Is $\mathbb{R}$ equipotent to $\mathbb{R}^2$?

Answer : Yes

Hint : Since $\mathbb{R}$ is equipotent to $]0,1[$, you just have to prove $]0,1[$ is equipotent to $]0,1[^2$. Now you can use decimal expansion and the same kind of trickery you would use to show $\mathbb{N}$ and $\mathbb{N}^2$ are equipotent.

Personally I detest decimal expansions.
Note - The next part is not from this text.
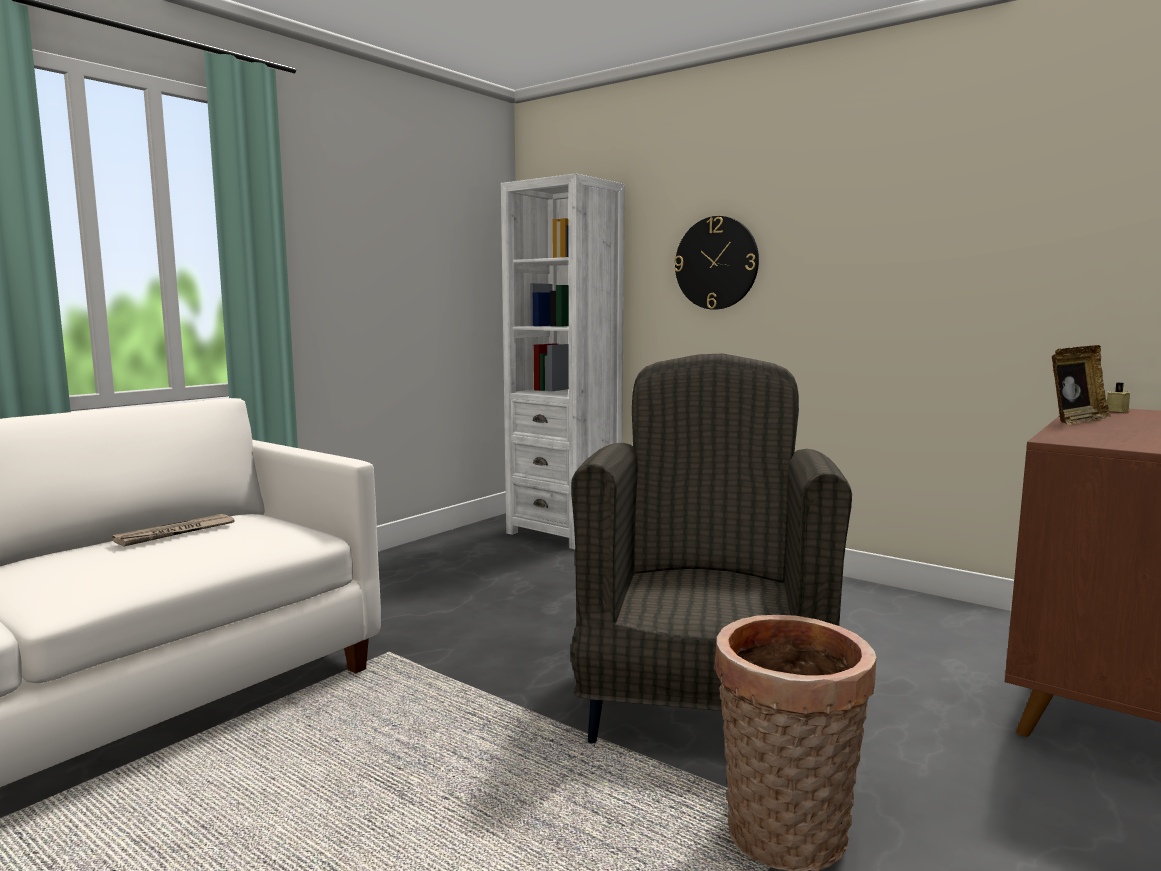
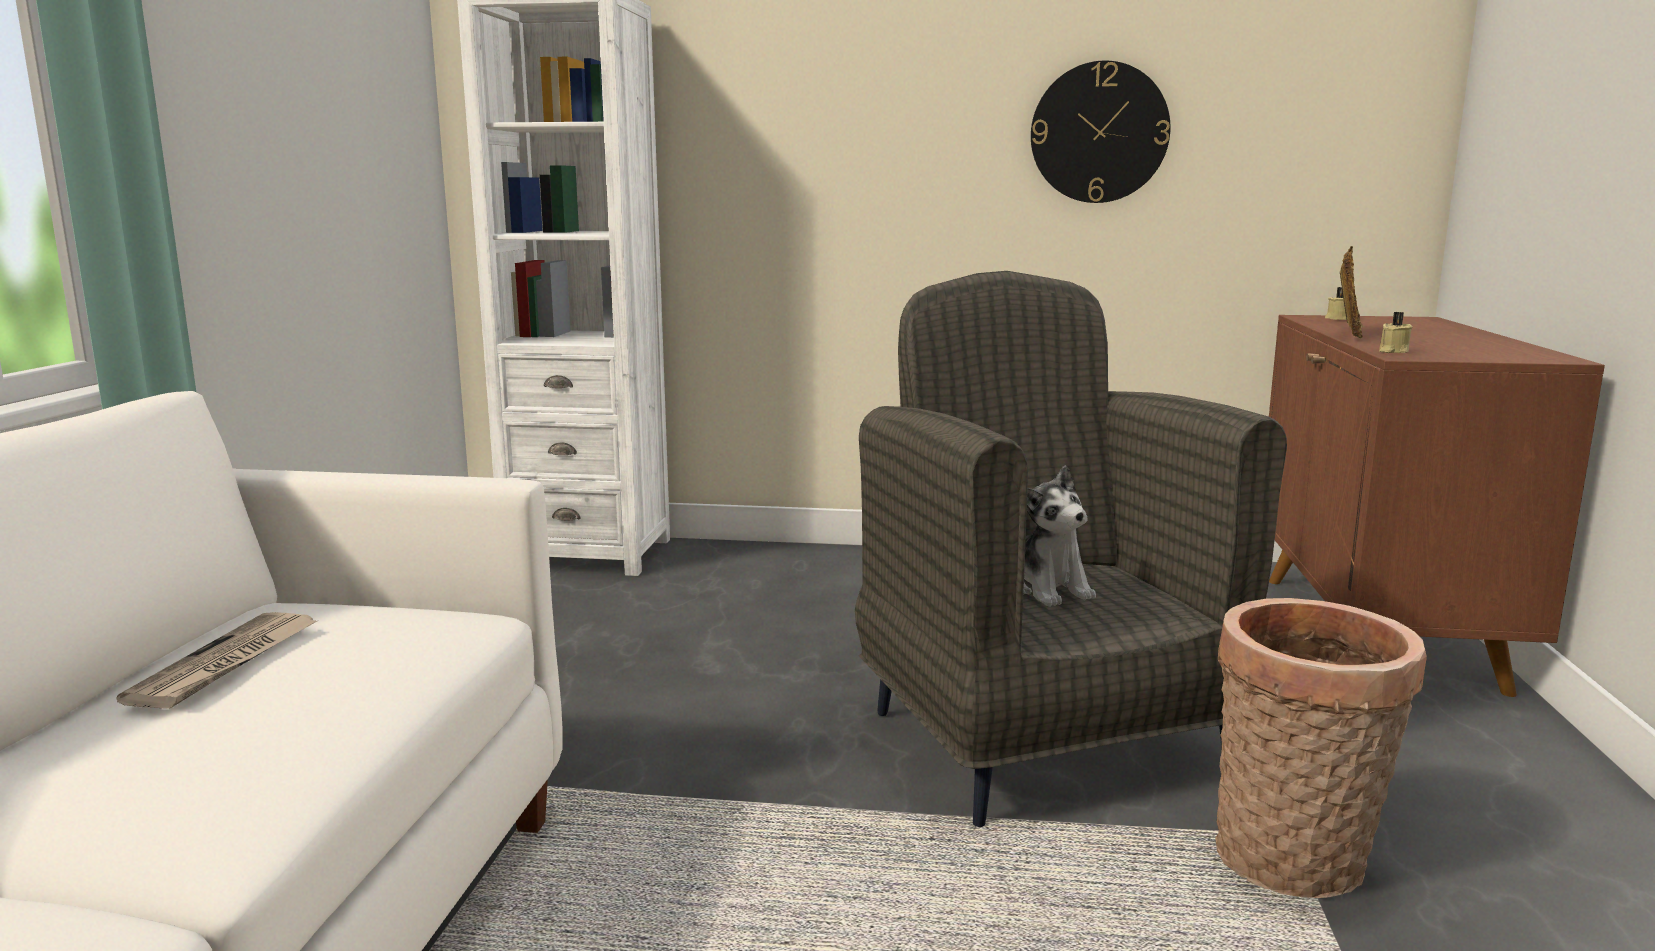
camera: 30 degrees left, 5 degrees up
wall clock [674,216,759,310] -> wall clock moved to [1031,61,1171,203]
none -> plush toy [1023,465,1096,607]
none -> beige candle [1379,312,1413,353]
I would be interested in other proofs than the standard one (which is in Joel's reply) that avoid this.

(By the way, to show that $|\mathbb{N}\times \mathbb{N}|=|\mathbb{N}|$ I prefer the argument that $(m,n)\mapsto 2^m3^n$ is injective by the fundamental theorem of arithmetic.)

For example, we could use that for an infinite field $K$, its algebraic closure has the same cardinality. (This follows because $|K^n|=|K|$ and then $|K[x]|=|\cup_{n\in\mathbb{N}}K^n|=|\mathbb{N}||K|=|K|$.) Hence $|\mathbb{R}|=|\mathbb{C}|=|\mathbb{R}^2|$.

Who knows a (edit: non-circular) argument?

A nice (general) argument is based on some elementary point-set topology, as described at wikipedia: any compact Hausdorff space with more than two point, and all of whose singletons are non-open, must be uncountable.